During his later high school years he worked as a part-time motorcycle mechanic at Brown's Sport and Cycle on Yonge Street in Toronto. And later, he became a structural steel draughtsman. But he soon realized sales were his forte and began selling steel and pipe. In 1989, he started his own Whitby, Ont.-based business, Delta Piping Products Canada Inc.

His first taste of competition was in a Ford Cortina GT, purchased new in 1969, and he soon "pounded the wheels square, destroyed the car" while competing in rallies.

In 1971, he decided to go road racing instead with a Lotus 7 America powered by a 948-cc Sprite engine. But after three seasons of "racing on a shoestring," he sold the car and brought to an end that chapter in his life.

His interest in racing was rekindled when he "made the colossal mistake" of attending the Vintage Automobile Racing Association of Canada's racing festival in 2003. "The junk was back in my veins again," he laughs.

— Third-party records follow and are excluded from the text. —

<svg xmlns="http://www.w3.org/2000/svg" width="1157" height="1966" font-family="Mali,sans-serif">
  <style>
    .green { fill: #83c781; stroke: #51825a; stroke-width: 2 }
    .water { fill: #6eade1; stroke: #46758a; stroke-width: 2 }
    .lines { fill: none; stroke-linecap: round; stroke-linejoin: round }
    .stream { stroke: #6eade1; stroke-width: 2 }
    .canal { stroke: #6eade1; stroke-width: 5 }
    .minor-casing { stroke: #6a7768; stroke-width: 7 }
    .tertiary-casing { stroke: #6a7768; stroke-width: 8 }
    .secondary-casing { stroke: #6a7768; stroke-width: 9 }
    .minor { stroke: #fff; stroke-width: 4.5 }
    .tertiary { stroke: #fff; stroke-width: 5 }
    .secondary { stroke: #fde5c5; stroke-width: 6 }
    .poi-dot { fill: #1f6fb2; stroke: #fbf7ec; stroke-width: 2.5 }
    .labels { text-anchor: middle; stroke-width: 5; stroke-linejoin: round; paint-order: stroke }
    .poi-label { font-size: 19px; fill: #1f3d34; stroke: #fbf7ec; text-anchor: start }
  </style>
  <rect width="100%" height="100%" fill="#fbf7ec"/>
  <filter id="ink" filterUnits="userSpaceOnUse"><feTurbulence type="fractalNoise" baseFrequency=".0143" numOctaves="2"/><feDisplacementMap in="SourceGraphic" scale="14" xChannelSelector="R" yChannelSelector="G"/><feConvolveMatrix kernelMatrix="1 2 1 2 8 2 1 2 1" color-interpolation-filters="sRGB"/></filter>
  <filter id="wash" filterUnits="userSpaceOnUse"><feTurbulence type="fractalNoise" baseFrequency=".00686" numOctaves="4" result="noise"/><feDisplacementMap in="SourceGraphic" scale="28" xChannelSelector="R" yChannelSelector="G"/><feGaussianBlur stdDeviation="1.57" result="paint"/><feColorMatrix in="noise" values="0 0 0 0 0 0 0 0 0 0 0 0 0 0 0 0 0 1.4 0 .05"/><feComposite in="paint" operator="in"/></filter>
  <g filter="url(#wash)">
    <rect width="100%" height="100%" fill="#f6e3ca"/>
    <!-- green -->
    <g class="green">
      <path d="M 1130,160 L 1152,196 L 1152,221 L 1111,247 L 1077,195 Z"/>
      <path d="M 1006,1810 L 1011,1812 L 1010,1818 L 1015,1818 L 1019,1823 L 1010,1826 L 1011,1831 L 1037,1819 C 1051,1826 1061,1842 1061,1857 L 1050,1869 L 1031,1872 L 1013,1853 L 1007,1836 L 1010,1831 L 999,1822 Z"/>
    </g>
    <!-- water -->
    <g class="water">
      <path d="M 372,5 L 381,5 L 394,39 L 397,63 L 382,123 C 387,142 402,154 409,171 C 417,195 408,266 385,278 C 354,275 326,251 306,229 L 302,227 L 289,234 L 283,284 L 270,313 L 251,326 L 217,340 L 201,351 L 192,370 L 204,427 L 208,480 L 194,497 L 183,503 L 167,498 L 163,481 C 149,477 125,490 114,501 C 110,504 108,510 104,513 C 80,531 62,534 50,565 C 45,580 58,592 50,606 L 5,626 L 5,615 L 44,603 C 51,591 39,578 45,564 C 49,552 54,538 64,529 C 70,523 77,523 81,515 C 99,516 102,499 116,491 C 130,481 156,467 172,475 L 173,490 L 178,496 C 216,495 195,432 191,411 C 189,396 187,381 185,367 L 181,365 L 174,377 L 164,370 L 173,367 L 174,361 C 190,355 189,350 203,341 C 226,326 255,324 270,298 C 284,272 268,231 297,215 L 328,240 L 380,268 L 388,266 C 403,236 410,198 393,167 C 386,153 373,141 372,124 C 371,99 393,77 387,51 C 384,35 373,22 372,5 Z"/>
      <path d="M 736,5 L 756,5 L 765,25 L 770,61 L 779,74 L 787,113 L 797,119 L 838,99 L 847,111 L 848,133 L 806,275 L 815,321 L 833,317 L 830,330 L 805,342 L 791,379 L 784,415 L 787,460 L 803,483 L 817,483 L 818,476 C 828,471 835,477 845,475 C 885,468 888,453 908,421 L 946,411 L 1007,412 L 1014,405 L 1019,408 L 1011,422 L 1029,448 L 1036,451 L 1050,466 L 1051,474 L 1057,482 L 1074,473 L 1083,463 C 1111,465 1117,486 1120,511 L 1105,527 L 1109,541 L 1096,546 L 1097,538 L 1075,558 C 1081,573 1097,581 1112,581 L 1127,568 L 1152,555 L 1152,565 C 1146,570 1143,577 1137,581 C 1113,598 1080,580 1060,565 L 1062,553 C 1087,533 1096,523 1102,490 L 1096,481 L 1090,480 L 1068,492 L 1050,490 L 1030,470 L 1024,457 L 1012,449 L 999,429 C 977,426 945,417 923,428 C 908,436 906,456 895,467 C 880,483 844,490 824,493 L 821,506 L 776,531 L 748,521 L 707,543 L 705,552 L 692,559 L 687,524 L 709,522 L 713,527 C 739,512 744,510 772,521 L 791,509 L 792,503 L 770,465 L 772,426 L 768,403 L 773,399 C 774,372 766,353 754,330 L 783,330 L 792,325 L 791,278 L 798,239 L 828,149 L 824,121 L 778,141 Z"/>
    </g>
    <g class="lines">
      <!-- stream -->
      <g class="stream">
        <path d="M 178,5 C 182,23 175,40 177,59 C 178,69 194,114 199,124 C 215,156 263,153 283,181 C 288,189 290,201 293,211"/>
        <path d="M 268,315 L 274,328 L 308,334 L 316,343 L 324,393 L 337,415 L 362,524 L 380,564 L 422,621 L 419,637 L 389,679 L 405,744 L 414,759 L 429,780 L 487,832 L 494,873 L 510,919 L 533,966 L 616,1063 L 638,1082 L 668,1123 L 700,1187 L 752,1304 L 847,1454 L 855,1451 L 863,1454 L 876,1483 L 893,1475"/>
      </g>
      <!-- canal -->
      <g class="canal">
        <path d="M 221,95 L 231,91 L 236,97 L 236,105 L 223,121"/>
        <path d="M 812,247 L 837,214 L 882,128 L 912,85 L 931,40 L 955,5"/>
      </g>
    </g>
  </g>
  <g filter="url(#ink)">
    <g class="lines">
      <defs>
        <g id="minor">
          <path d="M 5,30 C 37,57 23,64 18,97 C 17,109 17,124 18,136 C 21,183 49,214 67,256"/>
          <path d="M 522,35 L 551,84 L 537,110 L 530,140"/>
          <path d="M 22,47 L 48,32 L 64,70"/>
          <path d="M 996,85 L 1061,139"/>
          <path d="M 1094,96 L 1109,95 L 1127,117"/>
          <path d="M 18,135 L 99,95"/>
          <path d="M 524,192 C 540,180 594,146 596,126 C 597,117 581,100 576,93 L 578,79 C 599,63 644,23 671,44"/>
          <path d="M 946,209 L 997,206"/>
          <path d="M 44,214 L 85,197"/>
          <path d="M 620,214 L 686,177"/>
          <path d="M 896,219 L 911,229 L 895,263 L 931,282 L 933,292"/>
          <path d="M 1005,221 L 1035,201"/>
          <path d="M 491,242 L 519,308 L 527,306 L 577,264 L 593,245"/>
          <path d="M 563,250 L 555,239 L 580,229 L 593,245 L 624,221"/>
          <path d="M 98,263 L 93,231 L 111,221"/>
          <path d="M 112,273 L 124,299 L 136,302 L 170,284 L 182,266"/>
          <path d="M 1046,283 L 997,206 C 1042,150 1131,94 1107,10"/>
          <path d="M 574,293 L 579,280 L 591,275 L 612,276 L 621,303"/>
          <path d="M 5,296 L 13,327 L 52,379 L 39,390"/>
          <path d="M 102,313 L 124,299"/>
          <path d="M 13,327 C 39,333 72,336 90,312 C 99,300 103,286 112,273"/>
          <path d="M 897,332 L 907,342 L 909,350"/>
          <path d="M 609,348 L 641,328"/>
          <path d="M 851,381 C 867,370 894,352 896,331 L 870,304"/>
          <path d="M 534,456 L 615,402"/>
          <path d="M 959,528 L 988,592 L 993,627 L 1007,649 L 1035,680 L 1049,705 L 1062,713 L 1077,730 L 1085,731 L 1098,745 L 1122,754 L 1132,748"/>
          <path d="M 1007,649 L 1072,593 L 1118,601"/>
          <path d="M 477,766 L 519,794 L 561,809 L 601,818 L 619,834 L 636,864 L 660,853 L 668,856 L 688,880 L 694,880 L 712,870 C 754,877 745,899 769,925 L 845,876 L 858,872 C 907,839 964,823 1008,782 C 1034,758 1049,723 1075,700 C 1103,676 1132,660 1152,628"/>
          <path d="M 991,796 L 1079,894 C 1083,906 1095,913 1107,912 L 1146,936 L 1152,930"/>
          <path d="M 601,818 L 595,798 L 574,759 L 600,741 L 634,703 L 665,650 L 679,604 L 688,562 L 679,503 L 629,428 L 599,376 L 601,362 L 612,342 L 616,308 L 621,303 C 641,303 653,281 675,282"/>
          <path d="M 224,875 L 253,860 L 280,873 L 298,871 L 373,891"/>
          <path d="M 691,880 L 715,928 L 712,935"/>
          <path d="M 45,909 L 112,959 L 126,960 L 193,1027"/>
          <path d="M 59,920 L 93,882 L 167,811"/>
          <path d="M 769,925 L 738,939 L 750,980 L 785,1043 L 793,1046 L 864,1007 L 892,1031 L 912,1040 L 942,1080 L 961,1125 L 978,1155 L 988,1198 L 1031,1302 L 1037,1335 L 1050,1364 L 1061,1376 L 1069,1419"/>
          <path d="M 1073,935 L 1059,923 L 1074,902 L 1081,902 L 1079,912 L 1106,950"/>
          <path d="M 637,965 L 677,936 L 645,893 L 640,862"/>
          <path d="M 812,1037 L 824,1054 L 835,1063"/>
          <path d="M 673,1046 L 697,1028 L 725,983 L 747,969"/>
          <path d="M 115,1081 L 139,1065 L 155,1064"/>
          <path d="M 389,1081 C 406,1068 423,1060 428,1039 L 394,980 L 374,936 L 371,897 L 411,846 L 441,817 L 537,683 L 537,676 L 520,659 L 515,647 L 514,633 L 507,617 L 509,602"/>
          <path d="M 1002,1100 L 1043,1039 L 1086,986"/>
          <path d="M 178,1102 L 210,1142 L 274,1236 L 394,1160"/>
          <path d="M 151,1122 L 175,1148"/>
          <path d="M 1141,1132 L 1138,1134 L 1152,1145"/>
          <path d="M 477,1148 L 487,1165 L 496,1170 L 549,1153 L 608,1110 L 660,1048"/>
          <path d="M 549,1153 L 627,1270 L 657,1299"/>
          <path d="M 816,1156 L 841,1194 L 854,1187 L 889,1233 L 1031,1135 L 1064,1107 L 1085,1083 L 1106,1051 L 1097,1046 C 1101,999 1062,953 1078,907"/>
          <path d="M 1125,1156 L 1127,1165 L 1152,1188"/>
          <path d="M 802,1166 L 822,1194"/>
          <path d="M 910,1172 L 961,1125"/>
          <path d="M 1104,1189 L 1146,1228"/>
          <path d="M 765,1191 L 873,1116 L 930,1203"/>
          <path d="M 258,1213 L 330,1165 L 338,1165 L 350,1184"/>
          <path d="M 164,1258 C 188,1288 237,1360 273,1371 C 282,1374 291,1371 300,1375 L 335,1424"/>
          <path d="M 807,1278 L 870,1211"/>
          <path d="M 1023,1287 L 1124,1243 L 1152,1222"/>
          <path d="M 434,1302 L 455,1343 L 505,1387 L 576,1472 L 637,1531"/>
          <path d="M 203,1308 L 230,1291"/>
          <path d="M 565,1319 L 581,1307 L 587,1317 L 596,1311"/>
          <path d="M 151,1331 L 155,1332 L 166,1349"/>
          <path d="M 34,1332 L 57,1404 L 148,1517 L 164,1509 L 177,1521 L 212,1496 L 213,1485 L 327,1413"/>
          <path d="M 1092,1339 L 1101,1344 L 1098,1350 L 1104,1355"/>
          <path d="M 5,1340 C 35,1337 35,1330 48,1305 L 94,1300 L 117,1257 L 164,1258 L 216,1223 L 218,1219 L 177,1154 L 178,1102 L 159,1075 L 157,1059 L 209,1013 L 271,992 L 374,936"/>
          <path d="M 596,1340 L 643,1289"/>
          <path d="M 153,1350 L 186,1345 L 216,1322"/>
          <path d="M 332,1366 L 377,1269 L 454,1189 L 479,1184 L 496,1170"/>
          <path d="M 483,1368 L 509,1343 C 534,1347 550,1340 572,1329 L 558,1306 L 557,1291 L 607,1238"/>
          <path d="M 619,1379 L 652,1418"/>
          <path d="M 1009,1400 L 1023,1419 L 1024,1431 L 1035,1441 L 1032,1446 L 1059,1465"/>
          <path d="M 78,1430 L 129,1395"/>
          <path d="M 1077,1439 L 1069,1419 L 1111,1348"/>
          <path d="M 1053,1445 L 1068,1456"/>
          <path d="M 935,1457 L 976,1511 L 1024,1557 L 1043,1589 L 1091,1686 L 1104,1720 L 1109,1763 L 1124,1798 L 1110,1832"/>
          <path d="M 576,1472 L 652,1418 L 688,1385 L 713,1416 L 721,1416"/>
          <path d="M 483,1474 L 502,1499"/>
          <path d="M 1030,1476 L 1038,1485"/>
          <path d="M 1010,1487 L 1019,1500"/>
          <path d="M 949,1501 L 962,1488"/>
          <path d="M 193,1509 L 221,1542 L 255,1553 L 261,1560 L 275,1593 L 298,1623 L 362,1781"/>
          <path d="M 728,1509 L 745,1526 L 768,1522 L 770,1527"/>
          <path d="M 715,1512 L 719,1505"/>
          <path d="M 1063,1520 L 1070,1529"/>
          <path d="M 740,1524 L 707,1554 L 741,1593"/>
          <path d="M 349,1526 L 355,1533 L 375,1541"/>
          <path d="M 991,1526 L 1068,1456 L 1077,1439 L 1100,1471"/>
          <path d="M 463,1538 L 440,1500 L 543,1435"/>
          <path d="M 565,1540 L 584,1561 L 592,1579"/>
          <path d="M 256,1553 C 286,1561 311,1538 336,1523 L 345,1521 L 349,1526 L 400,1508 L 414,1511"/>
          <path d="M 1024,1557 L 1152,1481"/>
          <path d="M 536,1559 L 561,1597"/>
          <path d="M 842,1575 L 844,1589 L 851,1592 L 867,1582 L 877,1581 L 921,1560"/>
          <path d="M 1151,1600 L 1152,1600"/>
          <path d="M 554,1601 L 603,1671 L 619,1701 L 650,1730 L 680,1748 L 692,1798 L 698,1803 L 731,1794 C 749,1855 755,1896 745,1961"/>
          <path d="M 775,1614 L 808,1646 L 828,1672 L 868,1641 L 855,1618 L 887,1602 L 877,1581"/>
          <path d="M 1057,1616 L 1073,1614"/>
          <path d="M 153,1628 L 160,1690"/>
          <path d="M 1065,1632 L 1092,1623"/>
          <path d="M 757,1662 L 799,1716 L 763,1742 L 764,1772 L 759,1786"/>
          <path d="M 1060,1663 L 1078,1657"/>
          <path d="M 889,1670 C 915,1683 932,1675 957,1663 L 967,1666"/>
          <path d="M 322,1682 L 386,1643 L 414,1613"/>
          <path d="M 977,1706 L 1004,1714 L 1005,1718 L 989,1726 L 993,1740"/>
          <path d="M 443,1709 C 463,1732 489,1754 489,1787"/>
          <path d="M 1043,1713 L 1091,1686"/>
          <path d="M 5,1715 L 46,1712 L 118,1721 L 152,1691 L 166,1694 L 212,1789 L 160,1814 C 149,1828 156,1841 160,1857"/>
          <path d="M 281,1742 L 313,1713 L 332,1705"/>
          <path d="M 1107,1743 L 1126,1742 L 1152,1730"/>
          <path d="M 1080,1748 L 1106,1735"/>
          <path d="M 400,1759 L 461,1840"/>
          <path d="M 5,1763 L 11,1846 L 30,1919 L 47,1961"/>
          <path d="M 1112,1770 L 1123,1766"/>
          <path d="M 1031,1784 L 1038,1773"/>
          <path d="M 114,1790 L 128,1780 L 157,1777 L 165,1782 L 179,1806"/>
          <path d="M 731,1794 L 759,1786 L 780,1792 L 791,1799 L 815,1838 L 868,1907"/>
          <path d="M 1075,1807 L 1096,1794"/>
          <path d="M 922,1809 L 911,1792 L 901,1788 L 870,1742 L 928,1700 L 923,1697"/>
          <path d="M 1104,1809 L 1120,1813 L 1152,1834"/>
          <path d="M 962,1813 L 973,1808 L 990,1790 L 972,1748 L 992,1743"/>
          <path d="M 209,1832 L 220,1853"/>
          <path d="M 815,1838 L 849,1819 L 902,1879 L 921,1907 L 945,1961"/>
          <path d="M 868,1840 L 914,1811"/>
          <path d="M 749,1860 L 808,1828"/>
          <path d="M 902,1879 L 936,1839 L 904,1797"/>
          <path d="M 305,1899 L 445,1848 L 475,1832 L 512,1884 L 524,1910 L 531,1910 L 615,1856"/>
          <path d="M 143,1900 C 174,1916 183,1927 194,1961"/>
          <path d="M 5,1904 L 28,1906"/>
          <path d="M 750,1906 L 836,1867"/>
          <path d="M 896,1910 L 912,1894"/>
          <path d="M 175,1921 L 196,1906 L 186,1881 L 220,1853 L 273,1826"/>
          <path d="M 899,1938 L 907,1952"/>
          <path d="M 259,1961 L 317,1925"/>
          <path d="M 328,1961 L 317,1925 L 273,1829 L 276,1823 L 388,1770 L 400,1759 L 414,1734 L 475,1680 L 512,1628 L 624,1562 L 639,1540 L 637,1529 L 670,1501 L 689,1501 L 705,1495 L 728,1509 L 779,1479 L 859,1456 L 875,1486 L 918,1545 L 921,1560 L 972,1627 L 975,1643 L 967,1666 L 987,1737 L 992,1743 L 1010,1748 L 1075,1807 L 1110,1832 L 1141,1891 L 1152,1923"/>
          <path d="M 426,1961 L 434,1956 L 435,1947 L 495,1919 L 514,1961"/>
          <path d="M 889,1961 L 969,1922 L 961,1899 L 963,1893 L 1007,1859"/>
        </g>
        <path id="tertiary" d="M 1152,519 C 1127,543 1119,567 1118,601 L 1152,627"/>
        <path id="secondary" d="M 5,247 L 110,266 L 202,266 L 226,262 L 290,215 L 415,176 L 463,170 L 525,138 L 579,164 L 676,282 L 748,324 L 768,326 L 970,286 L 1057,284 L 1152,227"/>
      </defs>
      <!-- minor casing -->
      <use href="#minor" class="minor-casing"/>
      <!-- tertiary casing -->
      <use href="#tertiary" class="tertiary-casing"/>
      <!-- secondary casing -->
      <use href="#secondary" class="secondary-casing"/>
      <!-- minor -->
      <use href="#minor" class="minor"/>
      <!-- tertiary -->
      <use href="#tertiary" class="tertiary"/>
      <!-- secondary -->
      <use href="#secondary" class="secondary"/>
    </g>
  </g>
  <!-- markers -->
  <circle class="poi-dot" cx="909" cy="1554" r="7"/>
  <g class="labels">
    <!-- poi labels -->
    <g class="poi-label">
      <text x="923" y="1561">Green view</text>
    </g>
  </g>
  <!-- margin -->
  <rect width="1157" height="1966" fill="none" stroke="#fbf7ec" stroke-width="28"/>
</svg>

In 2004, he acquired a 1972 Mallock Mk IIB, a purpose-built racer produced in England and powered by a 1.6-litre, 173-hp Ford cross-flow four. He ran some Solo 1 events "to get back in the groove" and began racing again in 2005.

Last year, he added a potent 1986 Tiga SC86 mid-engined sports racer equipped with a 2.0-litre, 150-hp Ford Pinto engine.

Despite having the lowest power of all his cars, he says the Tiga is nevertheless the fastest. "Downforce is an amazing thing," he says of the high-tech aerodynamics that glue the car to the track.

But the rather primitive and now quite elderly Mustang's thundering V-8 and tossable handling obviously still exert considerable charm, too.

"I tell people, 'Everybody needs a 45-year-old race car,'" says Thomas.